Please check the book description below: to which city does Candace retreat?

• [Source passage]
--------------------

Before she has time to explore her family’s history, or decide what to do with the declining property, local murders plague Tink’s homecoming. She quickly finds herself caught in the middle of a multiple murder investigation – and quite possibly, the prime suspect. When Candace retreats back to Atlanta, Tink, with the support of an unlikely cast of characters, sets out to discover clues that have haunted and tormented her family for generations.
Could a concealed crime from the 1800’s, or the family’s estate itself, harbor keys to unlocking the past? The more they learn, the more they question whether some secrets are best left buried.
Other Books By Kim Carter:
Murder Among The Tombstones (2017)
No Second Chances (2017)
Deadly Odds (2018)
And The Forecast Called For Rain (2018)
When Dawn Never Comes (2018)
Her other titles include: When Dawn Never Comes, Deadly Odds, No Second Chances, And The Forecast Called For Rain, and Sweet Dreams, Baby Belle.

--------------------

(Stored data)
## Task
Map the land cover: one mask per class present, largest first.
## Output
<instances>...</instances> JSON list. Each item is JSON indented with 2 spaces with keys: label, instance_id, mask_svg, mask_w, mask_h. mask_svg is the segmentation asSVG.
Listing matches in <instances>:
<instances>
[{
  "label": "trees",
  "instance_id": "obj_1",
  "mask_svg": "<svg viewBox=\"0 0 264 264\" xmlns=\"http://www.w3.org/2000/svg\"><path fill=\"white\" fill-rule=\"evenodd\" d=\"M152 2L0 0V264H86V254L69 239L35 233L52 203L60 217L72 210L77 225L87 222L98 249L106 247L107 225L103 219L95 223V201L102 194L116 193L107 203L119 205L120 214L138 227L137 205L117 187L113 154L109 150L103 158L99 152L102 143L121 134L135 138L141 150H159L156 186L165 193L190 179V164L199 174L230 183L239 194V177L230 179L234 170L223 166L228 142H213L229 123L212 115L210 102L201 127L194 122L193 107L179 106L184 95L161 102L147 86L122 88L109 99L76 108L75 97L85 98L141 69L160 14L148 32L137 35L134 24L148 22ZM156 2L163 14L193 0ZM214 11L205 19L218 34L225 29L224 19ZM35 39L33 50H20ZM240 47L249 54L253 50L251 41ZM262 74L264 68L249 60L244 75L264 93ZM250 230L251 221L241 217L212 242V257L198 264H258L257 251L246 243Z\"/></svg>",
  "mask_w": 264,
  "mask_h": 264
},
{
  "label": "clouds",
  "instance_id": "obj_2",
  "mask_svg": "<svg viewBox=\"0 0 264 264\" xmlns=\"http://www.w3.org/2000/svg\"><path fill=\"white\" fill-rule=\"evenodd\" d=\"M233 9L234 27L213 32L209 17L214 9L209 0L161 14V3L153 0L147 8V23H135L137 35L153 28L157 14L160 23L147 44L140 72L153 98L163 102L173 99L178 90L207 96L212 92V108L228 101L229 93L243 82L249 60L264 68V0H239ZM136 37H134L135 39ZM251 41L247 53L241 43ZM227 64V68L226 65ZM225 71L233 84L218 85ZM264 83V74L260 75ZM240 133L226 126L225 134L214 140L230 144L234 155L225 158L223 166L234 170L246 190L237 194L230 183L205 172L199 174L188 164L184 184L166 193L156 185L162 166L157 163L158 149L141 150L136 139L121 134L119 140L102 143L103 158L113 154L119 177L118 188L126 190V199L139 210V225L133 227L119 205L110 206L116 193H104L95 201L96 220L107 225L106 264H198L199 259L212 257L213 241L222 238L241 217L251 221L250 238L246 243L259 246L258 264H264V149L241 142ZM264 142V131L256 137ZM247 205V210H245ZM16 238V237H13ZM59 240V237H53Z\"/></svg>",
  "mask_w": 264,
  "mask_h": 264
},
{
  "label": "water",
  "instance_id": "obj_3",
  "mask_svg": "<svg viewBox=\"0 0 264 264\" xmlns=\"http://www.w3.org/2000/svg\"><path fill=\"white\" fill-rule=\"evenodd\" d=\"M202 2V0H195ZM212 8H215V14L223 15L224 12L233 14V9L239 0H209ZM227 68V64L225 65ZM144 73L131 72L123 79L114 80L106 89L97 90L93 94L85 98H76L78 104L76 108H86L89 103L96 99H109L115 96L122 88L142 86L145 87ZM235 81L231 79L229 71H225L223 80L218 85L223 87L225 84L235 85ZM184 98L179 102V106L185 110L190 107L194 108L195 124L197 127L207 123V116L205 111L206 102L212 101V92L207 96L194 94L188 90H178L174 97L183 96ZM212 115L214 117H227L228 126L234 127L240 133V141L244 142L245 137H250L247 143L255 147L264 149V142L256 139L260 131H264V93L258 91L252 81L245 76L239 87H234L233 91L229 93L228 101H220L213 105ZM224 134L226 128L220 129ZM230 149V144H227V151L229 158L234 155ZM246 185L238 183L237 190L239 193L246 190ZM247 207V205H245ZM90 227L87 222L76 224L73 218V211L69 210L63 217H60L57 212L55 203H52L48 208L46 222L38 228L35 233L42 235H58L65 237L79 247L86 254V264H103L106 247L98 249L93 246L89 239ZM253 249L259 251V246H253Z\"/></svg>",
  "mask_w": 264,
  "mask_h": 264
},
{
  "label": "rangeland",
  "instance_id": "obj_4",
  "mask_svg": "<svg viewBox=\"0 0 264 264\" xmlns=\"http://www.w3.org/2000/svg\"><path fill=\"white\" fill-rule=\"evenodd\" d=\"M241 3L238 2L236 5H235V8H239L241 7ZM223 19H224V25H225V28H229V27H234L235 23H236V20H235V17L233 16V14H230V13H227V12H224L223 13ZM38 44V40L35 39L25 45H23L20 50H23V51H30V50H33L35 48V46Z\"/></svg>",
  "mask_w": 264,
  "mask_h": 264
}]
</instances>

--------------------

• [Written solution]
Candace retreats back to Atlanta.